In January this year, Germany amended the German Competition Act (GWB Digitalisation Act) empowering the government to target the practices of large digital companies “by prohibiting companies that are of paramount significance for competition across markets from engaging in anti-competitive practices.”
What is the investigation about?
The first step of the investigation against Apple is to determine whether the company is of paramount significance across markets. “An ecosystem which extends across various markets may be an indication that a company holds such a position. It is often very difficult for other companies to challenge such a position of power,” the release stated.

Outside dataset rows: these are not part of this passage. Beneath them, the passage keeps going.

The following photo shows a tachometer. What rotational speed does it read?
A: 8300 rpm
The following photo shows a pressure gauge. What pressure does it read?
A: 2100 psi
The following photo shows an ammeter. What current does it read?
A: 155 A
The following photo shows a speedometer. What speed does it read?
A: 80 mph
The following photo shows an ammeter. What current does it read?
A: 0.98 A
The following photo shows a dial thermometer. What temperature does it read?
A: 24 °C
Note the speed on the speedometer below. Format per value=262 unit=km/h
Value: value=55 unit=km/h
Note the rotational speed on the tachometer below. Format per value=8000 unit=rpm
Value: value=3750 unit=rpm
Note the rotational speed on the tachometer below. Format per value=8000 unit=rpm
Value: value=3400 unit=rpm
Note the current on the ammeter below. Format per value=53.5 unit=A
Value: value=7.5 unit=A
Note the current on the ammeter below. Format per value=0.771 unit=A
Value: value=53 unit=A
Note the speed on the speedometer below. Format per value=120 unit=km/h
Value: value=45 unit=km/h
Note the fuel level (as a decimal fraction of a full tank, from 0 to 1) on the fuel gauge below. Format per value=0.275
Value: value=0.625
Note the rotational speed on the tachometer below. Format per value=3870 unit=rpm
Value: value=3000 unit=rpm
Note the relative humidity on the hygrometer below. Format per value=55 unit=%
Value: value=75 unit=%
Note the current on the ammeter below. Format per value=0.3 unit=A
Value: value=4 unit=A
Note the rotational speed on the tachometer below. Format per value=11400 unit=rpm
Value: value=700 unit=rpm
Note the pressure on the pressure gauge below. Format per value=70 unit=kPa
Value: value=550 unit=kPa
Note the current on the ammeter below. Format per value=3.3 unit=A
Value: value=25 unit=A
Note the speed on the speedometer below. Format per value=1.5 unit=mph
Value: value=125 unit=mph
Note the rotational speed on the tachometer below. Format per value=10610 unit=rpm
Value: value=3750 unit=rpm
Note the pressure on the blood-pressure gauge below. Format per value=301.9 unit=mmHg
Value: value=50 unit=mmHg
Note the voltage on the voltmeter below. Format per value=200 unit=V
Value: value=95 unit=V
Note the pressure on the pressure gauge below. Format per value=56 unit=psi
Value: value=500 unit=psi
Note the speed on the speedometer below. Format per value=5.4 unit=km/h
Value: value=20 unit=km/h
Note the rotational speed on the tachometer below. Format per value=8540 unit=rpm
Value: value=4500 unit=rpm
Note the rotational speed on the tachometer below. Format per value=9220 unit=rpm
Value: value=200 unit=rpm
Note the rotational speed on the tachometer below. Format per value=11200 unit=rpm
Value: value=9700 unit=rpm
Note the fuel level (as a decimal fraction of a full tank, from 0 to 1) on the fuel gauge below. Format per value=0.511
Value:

“We will now examine whether with its proprietary operating system iOS, Apple has created a digital ecosystem around its iPhone that extends across several markets. Besides assessing the company’s position in these areas, we will, among other aspects, examine its extensive integration across several market levels, the magnitude of its technological and financial resources and its access to data. A main focus of the investigations will be on the operation of the App Store as it enables Apple in many ways to influence the business activities of third parties.” – Andreas Mundt, President of the FCO
What are the next steps?
If it is determined that Apple is of paramount significance across markets, the FCO will delve further by studying the specific practices of Apple. These practices include complaints received against Apple such as one “from the advertising and media industry against Apple restricting user tracking with the introduction of its iOS 14.5 operating system, and a complaint against the exclusive pre-installation of the company’s own applications as a possible type of self-preferencing prohibited under Section 19a GWB.” The watchdog will also investigate the mandatory use of Apple’s own in-app purchase system (IAP), the 30 percent commission rate the company charges, and the marketing restrictions for app developers. Some of these investigations will tie into what the European Commission is already looking into and in such cases, the Bundeskartellamt will work with the European Commission and other competition authorities in this regard.
One among many
This investigation comes at a time when multiple countries are pursuing an anti-trust investigation into big tech companies. The UK government last week launched an investigation into Apple’s and Google’s mobile ecosystems over “concerns they have market power which is harming users and other businesses.”
On June 11, US lawmakers debuted five bipartisan draft bills that are aimed at curbing the power of tech giants like Apple, Google, Facebook, and Amazon. These bills are the product of a 16-month long investigation by the House Judiciary Committee that found Big Tech companies enjoy monopoly power.
On June 14, the Japanese government started investigating Apple and Google’s deal with Japanese smartphone makers.
The EU and the US also recently announced plans to establish a “Joint Technology Competition Policy Dialogue” focusing on approaches to competition policy and enforcement.